Boost cancer vaccine for girls, consider boys too - Experts
Dr Wendel Guthrie (l to r), gynaecologist, listens as Margaret Johnson, cancer survivor, shares her experiences with Yulit Gordon, executive director, Jamaica Cancer Society and Dr Dana Morris Dixon (centre), chief marketing and business development officer at The Jamaica National Group.
The government programme to vaccinate young girls against cervical cancer needs to be reinforced with a vigorous educational campaign, says Yulit Gordon, executive director at the Jamaica Cancer Society (JCS).
Only four out of 10 girls are currently getting the first dose of the vaccine, with far less getting the second dose which is necessary to make the vaccination effective, Gordon said.
One cancer expert has also pointed to the value of having boys vaccinated against the human papillomavirus (HPV).
“The JCS commends the government for establishing the national HPV vaccination programme for our young girls,” Gordon stated. “If we can get up to 80 per cent of our young girls vaccinated, then the fight against cervical cancer is going to be significantly strengthened in years to come,”
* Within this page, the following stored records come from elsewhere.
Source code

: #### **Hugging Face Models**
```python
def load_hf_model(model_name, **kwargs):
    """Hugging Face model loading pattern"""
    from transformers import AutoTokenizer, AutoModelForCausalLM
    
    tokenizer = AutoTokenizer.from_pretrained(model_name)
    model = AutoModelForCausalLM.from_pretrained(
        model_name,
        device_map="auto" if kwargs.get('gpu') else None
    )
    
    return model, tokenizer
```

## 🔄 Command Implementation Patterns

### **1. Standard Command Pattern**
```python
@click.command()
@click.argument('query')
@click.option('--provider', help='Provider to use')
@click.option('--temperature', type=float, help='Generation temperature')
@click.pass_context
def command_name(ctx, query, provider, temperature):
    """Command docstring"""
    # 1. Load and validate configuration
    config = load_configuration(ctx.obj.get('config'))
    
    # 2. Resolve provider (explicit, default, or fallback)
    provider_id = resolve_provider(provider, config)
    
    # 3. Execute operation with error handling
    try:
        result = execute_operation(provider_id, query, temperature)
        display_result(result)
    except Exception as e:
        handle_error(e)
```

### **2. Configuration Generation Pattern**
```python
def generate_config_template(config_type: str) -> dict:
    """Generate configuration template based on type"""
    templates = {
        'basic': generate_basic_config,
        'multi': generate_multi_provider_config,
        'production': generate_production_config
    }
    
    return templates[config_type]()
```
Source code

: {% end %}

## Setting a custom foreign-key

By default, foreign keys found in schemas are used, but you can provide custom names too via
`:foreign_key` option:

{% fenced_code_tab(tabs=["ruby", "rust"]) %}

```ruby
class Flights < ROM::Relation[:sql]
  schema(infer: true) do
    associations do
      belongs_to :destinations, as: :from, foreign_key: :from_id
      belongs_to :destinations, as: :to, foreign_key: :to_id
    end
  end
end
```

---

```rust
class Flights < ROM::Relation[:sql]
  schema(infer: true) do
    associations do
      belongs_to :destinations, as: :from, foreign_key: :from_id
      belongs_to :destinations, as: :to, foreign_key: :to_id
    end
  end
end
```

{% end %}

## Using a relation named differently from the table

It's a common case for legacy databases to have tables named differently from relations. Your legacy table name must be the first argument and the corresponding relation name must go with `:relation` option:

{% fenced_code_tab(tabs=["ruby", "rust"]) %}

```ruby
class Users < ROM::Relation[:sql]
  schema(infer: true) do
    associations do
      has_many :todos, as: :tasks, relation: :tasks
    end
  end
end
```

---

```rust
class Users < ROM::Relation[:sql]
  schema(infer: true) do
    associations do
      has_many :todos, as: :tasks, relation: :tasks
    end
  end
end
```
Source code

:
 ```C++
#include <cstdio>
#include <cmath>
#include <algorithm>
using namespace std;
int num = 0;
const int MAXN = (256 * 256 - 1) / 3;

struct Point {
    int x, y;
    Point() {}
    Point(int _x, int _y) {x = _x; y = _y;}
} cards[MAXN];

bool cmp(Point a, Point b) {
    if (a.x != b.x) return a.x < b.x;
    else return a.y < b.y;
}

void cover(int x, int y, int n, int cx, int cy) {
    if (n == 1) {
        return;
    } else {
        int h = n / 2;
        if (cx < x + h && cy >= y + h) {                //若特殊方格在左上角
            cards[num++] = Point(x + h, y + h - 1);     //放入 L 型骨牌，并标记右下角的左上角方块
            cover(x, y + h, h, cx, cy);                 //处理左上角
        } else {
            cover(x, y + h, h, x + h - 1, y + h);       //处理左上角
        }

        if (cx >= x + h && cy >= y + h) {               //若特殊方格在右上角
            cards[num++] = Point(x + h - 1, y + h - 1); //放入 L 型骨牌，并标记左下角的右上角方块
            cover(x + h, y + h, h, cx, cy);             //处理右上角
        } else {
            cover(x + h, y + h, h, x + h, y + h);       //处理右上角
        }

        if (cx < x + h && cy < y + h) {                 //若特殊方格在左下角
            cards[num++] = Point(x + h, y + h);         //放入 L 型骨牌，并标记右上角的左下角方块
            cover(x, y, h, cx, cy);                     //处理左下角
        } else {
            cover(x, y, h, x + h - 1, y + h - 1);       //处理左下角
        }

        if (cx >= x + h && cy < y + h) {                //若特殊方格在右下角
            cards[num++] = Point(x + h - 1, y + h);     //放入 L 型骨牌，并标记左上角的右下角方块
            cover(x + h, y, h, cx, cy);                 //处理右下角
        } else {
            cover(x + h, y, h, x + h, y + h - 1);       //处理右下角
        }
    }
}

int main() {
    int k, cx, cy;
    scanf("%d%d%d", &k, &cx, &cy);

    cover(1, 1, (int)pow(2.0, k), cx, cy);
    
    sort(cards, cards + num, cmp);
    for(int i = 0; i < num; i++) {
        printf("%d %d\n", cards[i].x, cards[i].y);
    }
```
Centers for Disease Control and Prevention in the United States of America (USA) estimates that 80 per cent of the public will get an HPV infection in their lifetime, and experts recommend that the HPV vaccine be given to children aged 11 to 12, as their bodies will give them a better immune response at that age.
“While we are vaccinating our young girls, it is important that we educate all our girls and boys because boys are also carriers of the virus,” Gordon stated. She was speaking at the Jamaica Cancer Society’s Relay for Life 2019 fundraiser, at the University of Technology, Jamaica earlier this month.
Dr Wendel Guthrie, gynaecologist and member of the JCS board, explained: “Ideally, both boys and girls should be immunised against HPV, as both can get the virus; and both can get cancers from it. The reason for choosing to immunise girls is that 80 per cent of HPV-related cancers are cervical cancers affecting women later in life.”
Dr Guthrie pointed to the example of Australia, which expects to eliminate cervical cancer, and has a programme to inoculate both boys and girls. He said that men can get throat cancer, penile cancer and anal cancer from HPV.
“If we ensure that the majority are immunised, then we will achieve a decrease in the incidence of the disease,” the gynaecologist stated.
Dr Dana Morris Dixon, chief marketing and business development officer at The Jamaica National Group, explained: “Scientific studies have shown that HPV is linked to cervical cancer; therefore the move to provide the vaccine to girls is the right one.
“We have a high incidence of cancer in our country and anything we can do to protect ourselves is valuable. Someone close to me recently passed away from cervical cancer, so I am very aware of the disease from personal experience.
“Where there is not sufficient information about an issue, you will have alternative narratives emerging, which are not as firmly based in science. That is why I believe we need to have the right dialogue around this problem.”
Margaret Johnson, a cancer survivor, supported that view, declaring: “There needs to be greater awareness about the issue to assist girls to appreciate the benefits of inoculation.”
Explaining that she discussed the HPV vaccination with her daughters, Johnson added: “Girls need to know more about the inoculation if they are to take it. They need also to be encouraged to research the issue to get information for themselves.”
Thousands attended the annual JCS event, which involved teams of walkers and runners competing against each other to raise the most money and to stay all night at the vigil.